Until the Google Assistant sample runs on Android Things

Introduction

This article is a memorandum when I tried running Android Things on Raspberry Pi3 Model B. I am running in an environment where Android Studio 2.2 or higher and ADB commands can be used.

Things necessary

Writing image

Download the latest image from the Official Page and unzip it. Since it is about 4GB, it will take some time to deploy. Connect the MicroSD card to your PC using a card reader or the like. It seems that it may not be recognized by the slot attached to the notebook PC etc. In that case, please purchase a card reader. Follow the steps here (https://www.raspberrypi.org/documentation/installation/installing-images/windows.md) to install Win32DiskImager and write the image.

Switch and LED settings

Assemble the circuit while looking at the image in the README of sample-button. However, since the Assistant sample does not move at this rate, change the LED wire (blue line in the image) to BCM25 (11th from the upper right) and change the switch wire (green line in the image) to BCM23 (from the upper right). Please change to 8th).

Connect

Attach the SD card, HDMI cable, LAN cable, USB microphone, and speaker to the Raspberry Pi. Check the switch and LED circuits again and turn on the power. If the Android Things startup screen appears, it is successful. Since the IP address is displayed on the screen, try connecting from a PC on the same network. Start a command prompt and enter the following code. > adb connect [IP address] When a message such as Success appears, the connection is complete.

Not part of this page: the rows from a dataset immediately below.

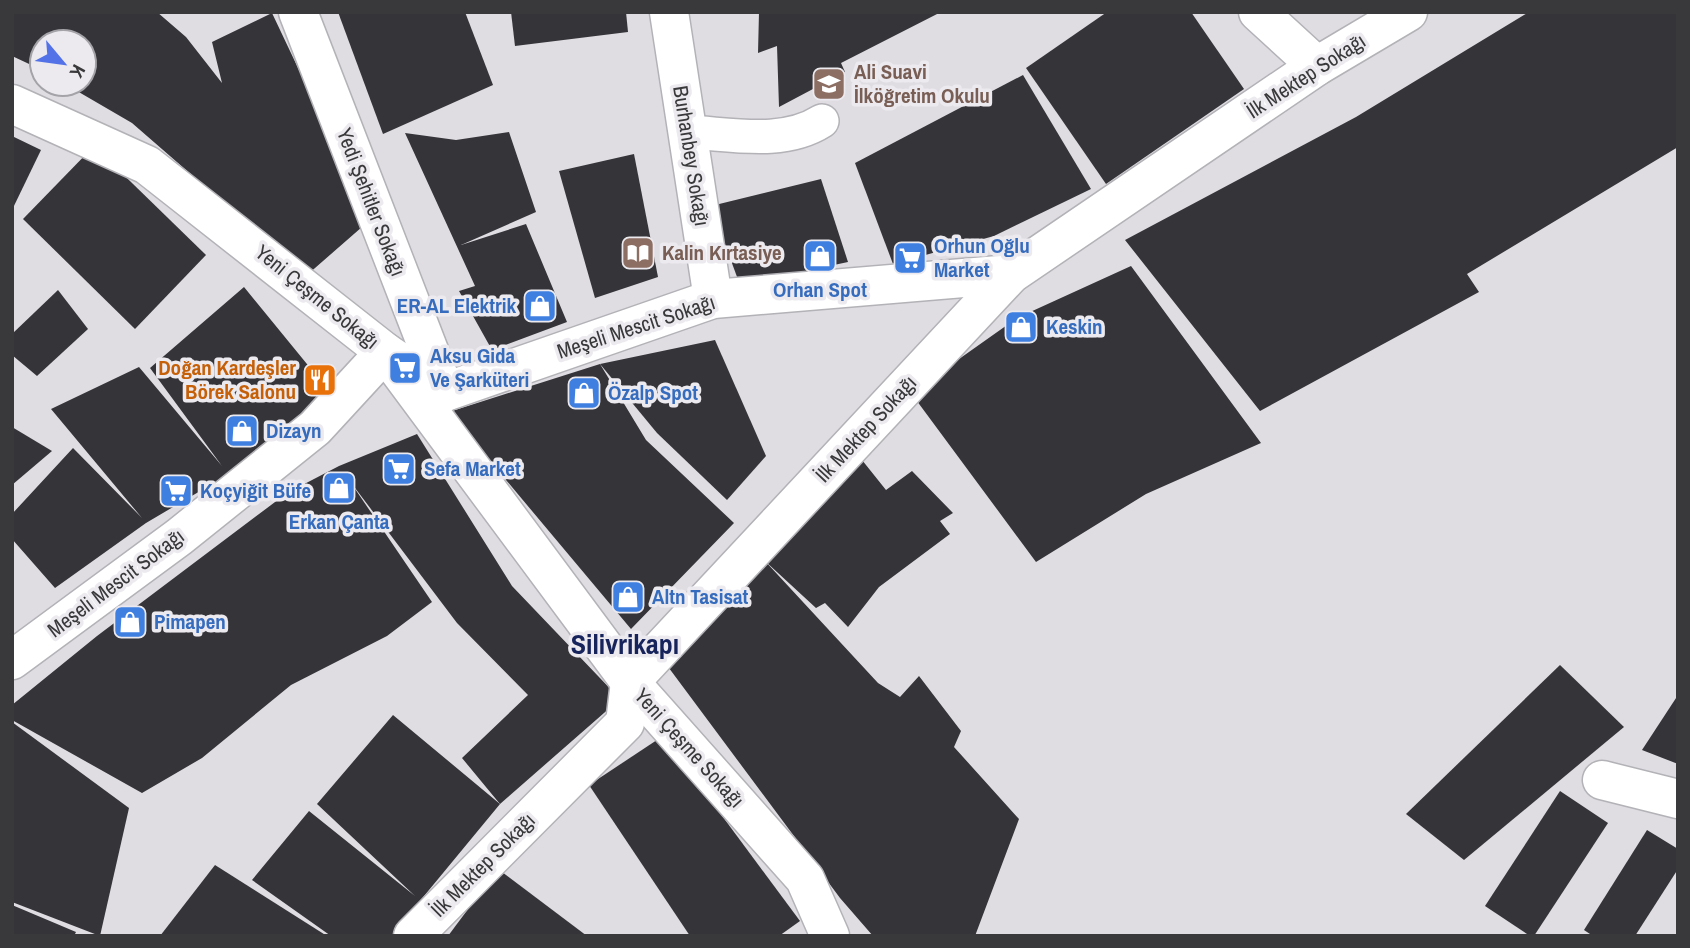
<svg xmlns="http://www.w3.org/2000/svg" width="1690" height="948" viewBox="0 0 1690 948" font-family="'Archivo Narrow',sans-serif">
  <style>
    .building { fill: #353438 }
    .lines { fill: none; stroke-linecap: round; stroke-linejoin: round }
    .lane-casing { stroke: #b3b2b7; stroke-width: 36 }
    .street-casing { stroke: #b3b2b7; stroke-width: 41 }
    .lane { stroke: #fff; stroke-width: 33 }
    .street { stroke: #fff; stroke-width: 38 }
    .labels { text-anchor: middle; stroke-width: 7; stroke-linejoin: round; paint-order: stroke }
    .education-label { font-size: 21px; font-weight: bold; fill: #785e54; stroke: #eceaef; text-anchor: start }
    .street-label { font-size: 21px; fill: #39383a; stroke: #eceaef }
    .shop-label { font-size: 21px; font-weight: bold; fill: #366cbe; stroke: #eceaef; text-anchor: start }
    .food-label { font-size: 21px; font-weight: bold; fill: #c56008; stroke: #eceaef; text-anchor: end }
    .district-label { font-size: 28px; font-weight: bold; fill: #17245b; stroke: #eceaef }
  </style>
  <rect width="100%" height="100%" fill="#dfdde2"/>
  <g class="building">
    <path d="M12 12H157L186 37 222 83 212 42 272 13 370 220 307 275 132 123 65 84H84V42H42V70L12 56Z"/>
    <path d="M338 12H465L493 85 383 134Z"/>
    <path d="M511 12H626L628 32 515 46Z"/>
    <path d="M759 12H941L841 63 845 72 779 107 777 46 758 53Z"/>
    <path d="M1107 12H1191L1244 89 1106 184 1026 68Z"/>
    <path d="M1529 12H1678V147L1467 274 1479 292 1260 411 1125 240 1356 117Z"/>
    <path d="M1023 75 1091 189 994 236 893 264 855 163Z"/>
    <path d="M509 132 536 212 461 245 526 224 567 322 492 350 459 291 475 286 405 133 456 140Z"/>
    <path d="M12 136 41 150 12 210Z"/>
    <path d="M94 146 206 255 135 329 23 219Z"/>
    <path d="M634 154 658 277 595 298 559 171Z"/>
    <path d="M821 179 848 262 740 285 711 206Z"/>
    <path d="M1131 266 1261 443 1146 494 1036 562 911 393 1017 318Z"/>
    <path d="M244 287 329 391 229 474 146 523 55 588 12 539V514L73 448 142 518 51 409 139 367 222 466 150 368Z"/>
    <path d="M58 290 88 329 37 376 12 355V334Z"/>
    <path d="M715 340 766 456 727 500 657 433 600 364Z"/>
    <path d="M600 364 646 440 734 523 631 629 449 412Z"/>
    <path d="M12 427 52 451 12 485Z"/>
    <path d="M417 434 512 586 620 699 500 804 462 758 528 695 457 623 349 480 432 602 387 636 291 685 202 758 142 793 12 720V705L97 636 287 493 339 466Z"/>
    <path d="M858 455 886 490 912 471 953 513 940 521 950 534 879 587 848 627 825 603 816 608 765 561 878 683 900 697 919 676 961 731 954 747 1019 819 975 936H873L840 898 663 660Z"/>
    <path d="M1560 665 1624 727 1464 860 1406 814Z"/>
    <path d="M1678 695V764L1642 750Z"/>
    <path d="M393 715 500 804 391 936H331L252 880 309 811 415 896 317 804Z"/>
    <path d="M12 722 129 808 100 936 12 902Z"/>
    <path d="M663 736 800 921 779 936H690L589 785Z"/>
    <path d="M1560 791 1608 823 1534 936H1530L1485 906Z"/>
    <path d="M1647 830 1678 849V869L1635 936H1593L1584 930Z"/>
    <path d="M215 865 327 936H160Z"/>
    <path d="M498 869 587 936H448Z"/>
    <path d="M12 905 76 932 74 936H12Z"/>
  </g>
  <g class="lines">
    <defs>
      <path id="lane" d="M687 132C731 134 783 146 822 121"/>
      <g id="street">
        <path d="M298 12 445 392"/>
        <path d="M669 12 713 299"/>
        <path d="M1258 12 1317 66"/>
        <path d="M12 104 147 165 385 352 630 682 805 879 830 936"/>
        <path d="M12 660 179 537 315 428 385 352 445 392 713 299 1011 274"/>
        <path d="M1602 780 1678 799"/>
        <path d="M413 936 625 723 630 682 1011 274 1317 66 1408 12"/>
      </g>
    </defs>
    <use href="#lane" class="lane-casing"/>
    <use href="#street" class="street-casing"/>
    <use href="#lane" class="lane"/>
    <use href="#street" class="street"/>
  </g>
  <defs>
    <symbol id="school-square" viewBox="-11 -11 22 22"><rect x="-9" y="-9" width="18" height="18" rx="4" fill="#8d6e63" stroke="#eceaef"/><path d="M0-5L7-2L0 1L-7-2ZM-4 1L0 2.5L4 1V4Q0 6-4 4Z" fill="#fff"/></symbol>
    <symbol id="library-square" viewBox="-11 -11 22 22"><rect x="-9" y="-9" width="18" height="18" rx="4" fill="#8d6e63" stroke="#eceaef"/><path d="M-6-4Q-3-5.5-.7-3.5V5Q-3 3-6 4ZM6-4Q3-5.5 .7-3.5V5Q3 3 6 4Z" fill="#fff"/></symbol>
    <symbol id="shop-square" viewBox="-11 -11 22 22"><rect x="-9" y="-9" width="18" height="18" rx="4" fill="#3f7fe0" stroke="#eceaef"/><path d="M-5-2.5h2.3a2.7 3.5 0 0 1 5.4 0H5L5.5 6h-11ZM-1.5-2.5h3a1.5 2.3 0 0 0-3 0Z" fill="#fff"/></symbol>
    <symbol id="supermarket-square" viewBox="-11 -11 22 22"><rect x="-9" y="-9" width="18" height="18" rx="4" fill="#3f7fe0" stroke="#eceaef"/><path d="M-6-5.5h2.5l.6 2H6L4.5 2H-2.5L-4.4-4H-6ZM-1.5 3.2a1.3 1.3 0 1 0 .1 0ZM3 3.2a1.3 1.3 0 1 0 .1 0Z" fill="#fff"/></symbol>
    <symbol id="restaurant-square" viewBox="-11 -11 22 22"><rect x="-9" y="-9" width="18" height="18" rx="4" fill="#e8710a" stroke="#eceaef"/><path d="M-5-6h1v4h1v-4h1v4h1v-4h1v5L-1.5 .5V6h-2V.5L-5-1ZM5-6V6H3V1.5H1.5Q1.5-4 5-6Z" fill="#fff"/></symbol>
  </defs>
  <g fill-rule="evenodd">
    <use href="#school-square" x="810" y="65" width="38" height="38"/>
    <use href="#library-square" x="619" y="234" width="38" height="38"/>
    <use href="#shop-square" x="801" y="237" width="38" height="38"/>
    <use href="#supermarket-square" x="891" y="239" width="38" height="38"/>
    <use href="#shop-square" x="521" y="287" width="38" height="38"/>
    <use href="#shop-square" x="1002" y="308" width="38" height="38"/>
    <use href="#supermarket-square" x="386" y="349" width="38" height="38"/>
    <use href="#restaurant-square" x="301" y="361" width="38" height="38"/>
    <use href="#shop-square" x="565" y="374" width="38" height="38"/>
    <use href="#shop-square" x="223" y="412" width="38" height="38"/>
    <use href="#supermarket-square" x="380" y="450" width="38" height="38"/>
    <use href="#shop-square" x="320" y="469" width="38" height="38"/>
    <use href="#supermarket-square" x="157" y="472" width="38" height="38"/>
    <use href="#shop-square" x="609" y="578" width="38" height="38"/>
    <use href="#shop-square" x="111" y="603" width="38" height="38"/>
  </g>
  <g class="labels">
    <g class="education-label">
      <text x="854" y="79">Ali Suavi<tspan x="854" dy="24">İlköğretim Okulu</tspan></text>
      <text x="662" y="260">Kalin Kırtasiye</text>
    </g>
    <g class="street-label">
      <text transform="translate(1306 76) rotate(-33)" y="7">İlk Mektep Sokağı</text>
      <text transform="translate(691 156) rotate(81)" y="7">Burhanbey Sokağı</text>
      <text transform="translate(371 202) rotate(69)" y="7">Yedi Şehitler Sokağı</text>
      <text transform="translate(317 297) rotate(39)" y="7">Yeni Çeşme Sokağı</text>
      <text transform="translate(636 327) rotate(-18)" y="7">Meşeli Mescit Sokağı</text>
      <text transform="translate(866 429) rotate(-47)" y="7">İlk Mektep Sokağı</text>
      <text transform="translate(116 583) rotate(-37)" y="7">Meşeli Mescit Sokağı</text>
      <text transform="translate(689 748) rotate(48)" y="7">Yeni Çeşme Sokağı</text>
      <text transform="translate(483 865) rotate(-45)" y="7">İlk Mektep Sokağı</text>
    </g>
    <g class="shop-label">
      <text x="934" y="253">Orhun Oğlu<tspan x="934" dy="24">Market</tspan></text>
      <text x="820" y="297" text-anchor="middle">Orhan Spot</text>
      <text x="516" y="313" text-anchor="end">ER-AL Elektrik</text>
      <text x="1046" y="334">Keskin</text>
      <text x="430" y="363">Aksu Gida<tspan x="430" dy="24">Ve Şarküteri</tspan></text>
      <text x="608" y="400">Özalp Spot</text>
      <text x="266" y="438">Dizayn</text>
      <text x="424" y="476">Sefa Market</text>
      <text x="200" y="498">Koçyiğit Büfe</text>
      <text x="339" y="529" text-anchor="middle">Erkan Çanta</text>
      <text x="652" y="604">Altn Tasisat</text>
      <text x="154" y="629">Pimapen</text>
    </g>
    <g class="food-label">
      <text x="296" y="375">Doğan Kardeşler<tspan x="296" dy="24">Börek Salonu</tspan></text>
    </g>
    <g class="district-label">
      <text x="625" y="654">Silivrikapı</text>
    </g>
  </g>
  <rect width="1690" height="948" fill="none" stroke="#39383a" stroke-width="28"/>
  <g transform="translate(63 63) rotate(119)"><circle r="33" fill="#eceaef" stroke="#a4a3a7" stroke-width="2"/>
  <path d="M0-5L12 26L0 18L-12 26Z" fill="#5372e7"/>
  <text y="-10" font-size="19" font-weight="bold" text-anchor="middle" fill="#39383a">K</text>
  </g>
</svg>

WiFi settings for Raspberry Pi

I will also set up WiFi here. It's an IoT device, so you want to connect wirelessly anyway. With adb connect successful at the command prompt > adb shell am startservice -n com.google.wifisetup/.WifiSetupService -a WifiSetupService.Connect -e ssid <Network_SSID> -e passphrase <Network_Passcode>

To check the connection, use the following command. > adb shell logcat -d | grep Wifi There are various things, but if the following result is displayed, it is successful. V WifiWatcher: Network state changed to CONNECTED V WifiWatcher: SSID changed: ... I WifiConfigurator: Successfully connected to ...

Google Assistant sample clone

Clone the following repositories from Github. https://github.com/androidthings/sample-googleassistant Next, set the Google Console according to the ReadMe.

Creating a Google API Console Project

https://developers.google.com/assistant/sdk/prototype/getting-started-other-platforms/config-dev-project-and-account Follow this page to set up the Google API.

  1. Create a new project from here. Enter the project name and press OK.
  2. Go to the API library and search for Assistant. Enable the Google Assistant API.
  3. Go to Credentials and create the credentials. Create an OAuth Client ID. Please enter only the service name to be displayed to the user on the Oauth consent screen. Set the application type to other, enter a name and save.
  4. A dialog box will appear, but close it.
  5. Click the download button (↓) on the right side of the OAuth 2.0 client ID list. Save the Google Assistant to the cloned directory with the file name client_secret_ <client-id> .json.

Activity management settings

To use Assistant, allow activities from the following https://myaccount.google.com/activitycontrols Turn on the following items

--Web and app activity --Location history --Terminal information --Voice activity

Install google-auth-oauthlib

https://github.com/GoogleCloudPlatform/google-auth-library-python-oauthlib Install google-auth-oauthlib using pip (python's package management system). (If you don't have Python installed, install it here. Either 2 or 3 is OK) Start a command prompt and enter the following command > pip install google-auth-oauthlib

Launch Android Studio

Start Android Studio and open the project in the directory where you cloned Google Assistant. Also, at this timing, change one line of source code on Android Studio. Set the variable on line 61 of app> java> AssistantActivity.java to false. private static final boolean AUDIO_USE_I2S_VOICEHAT_IF_AVAILABLE = false; After making changes, save the file.

Working on the command prompt

Make the working directory of the command prompt a cloned directory of Google Assistant and enter the following command. For client_secret_NNNN.json, specify the file saved in 5 of Creating Google API Console Project.

google-oauthlib-tool --client-secrets client_secret_NNNN.json --credentials app/src/main/res/raw/credentials.json --scope https://www.googleapis.com/auth/assistant-sdk-prototype --save

The browser will start automatically and the authentication screen will appear, so select Allow. It's okay to close the page when the screen changes.

Then enter the following command. > gradlew assembleDebug > adb install -g app/build/outputs/apk/app-debug.apk It should succeed if the Raspberry Pi 3 is connected. If it fails, check the connection with ʻadb connect [IP address]`.

Finally, run (▶) in Android Studio. The app will be placed and launched. After waiting for a while, press the switch and try talking in English. If you get a response, you are successful. Thank you for your hard work.

Summary

I briefly wrote down what I did from scratch to moving the sample. Android Things has little Japanese information, but I think it is an attractive service, such as Google's API can be used on IoT terminals. Assistant's response is quick. In the next step, we will actually create an app. Thank you for reading this far.